Careful with the politics on MeChat, shane, as you may not like the results.
"A division of the pharmaceutical company Bayer sold millions of dollars of blood-clotting medicine for hemophiliacs -- medicine that carried a high risk of transmitting AIDS -- to Asia and Latin America in the mid-1980's while selling a new, safer product in the West, according to documents obtained by The New York Times.
The Bayer unit, Cutter Biological, introduced its safer medicine in late February 1984 as evidence mounted that the earlier version was infecting hemophiliacs with H.I.V. Yet for over a year, the company continued to sell the old medicine overseas, prompting a United States regulator to accuse Cutter of breaking its promise to stop selling the product.
By continuing to sell the old version of the life-saving medicine, the records show, Cutter officials were trying to avoid being stuck with large stores of a product that was proving increasingly unmarketable in the United States and Europe.
Yet even after it began selling the new product, the company kept making the old medicine for several months more. A telex from Cutter to a distributor suggests one reason behind that decision, too: the company had several fixed-price contracts and believed that the old product would be cheaper to produce.
Nearly two decades later, the precise human toll of these marketing decisions is difficult, if not impossible, to document. Many patient records are now unavailable, and because an AIDS test was not developed until later in the epidemic, it is difficult to pinpoint when foreign hemophiliacs were infected with H.I.V. -- before Cutter began selling its safer medicine or afterward.
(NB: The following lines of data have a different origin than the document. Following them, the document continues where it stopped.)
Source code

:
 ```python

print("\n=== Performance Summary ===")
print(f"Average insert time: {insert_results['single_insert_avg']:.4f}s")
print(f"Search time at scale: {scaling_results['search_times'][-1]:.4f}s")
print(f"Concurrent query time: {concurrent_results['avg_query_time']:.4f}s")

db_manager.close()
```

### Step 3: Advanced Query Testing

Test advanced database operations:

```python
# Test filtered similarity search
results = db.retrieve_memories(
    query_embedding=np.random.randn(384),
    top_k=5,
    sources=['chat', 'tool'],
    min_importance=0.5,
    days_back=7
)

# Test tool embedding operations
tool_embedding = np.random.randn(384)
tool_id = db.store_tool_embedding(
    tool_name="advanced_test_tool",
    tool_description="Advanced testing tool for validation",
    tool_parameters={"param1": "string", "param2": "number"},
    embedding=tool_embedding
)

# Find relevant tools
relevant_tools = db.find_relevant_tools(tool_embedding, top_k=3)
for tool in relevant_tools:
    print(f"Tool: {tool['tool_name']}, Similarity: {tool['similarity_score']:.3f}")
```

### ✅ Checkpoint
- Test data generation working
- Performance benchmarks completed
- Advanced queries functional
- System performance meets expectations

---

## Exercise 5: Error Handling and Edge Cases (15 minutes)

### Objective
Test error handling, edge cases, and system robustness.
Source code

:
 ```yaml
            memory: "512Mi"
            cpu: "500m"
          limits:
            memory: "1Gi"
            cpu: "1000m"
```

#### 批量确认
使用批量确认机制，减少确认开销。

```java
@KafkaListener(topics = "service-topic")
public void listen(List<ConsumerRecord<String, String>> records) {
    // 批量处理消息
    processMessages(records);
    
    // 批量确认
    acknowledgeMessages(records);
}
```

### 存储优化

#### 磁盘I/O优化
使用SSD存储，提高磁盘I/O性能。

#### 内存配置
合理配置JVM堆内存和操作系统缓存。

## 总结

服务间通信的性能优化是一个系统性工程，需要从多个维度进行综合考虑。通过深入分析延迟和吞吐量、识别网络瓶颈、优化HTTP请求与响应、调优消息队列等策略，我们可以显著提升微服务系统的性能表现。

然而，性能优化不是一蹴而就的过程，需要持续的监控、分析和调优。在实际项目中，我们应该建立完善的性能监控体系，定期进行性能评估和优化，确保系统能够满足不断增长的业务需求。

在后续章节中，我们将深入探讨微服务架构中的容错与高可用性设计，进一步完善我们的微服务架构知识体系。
But in Hong Kong and Taiwan alone, more than 100 hemophiliacs got H.I.V. after using Cutter's old medicine, according to records and interviews. Many have since died. Cutter also continued to sell the older product after February 1984 in Malaysia, Singapore, Indonesia, Japan and Argentina, records show. The Cutter documents, which were produced in connection with lawsuits filed by American hemophiliacs, went largely unnoticed until The Times began asking about them."